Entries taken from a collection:
________________________
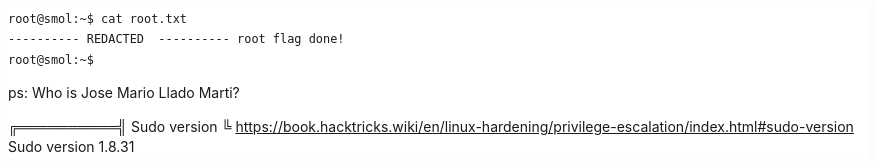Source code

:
 ```
root@smol:~$ cat root.txt
---------- REDACTED  ---------- root flag done! 
root@smol:~$ 
```


ps: Who is Jose Mario Llado Marti?


╔══════════╣ Sudo version
╚ https://book.hacktricks.wiki/en/linux-hardening/privilege-escalation/index.html#sudo-version
Sudo version 1.8.31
________________________
■ DIRECTIONS ■
Except for the pictures, set down all of the records exactly.

■ RESPONSE TO THE TASK ■
Source code

:
 ```
root@smol:~$ cat root.txt
---------- REDACTED  ---------- root flag done! 
root@smol:~$ 
```


ps: Who is Jose Mario Llado Marti?


╔══════════╣ Sudo version
╚ https://book.hacktricks.wiki/en/linux-hardening/privilege-escalation/index.html#sudo-version
Sudo version 1.8.31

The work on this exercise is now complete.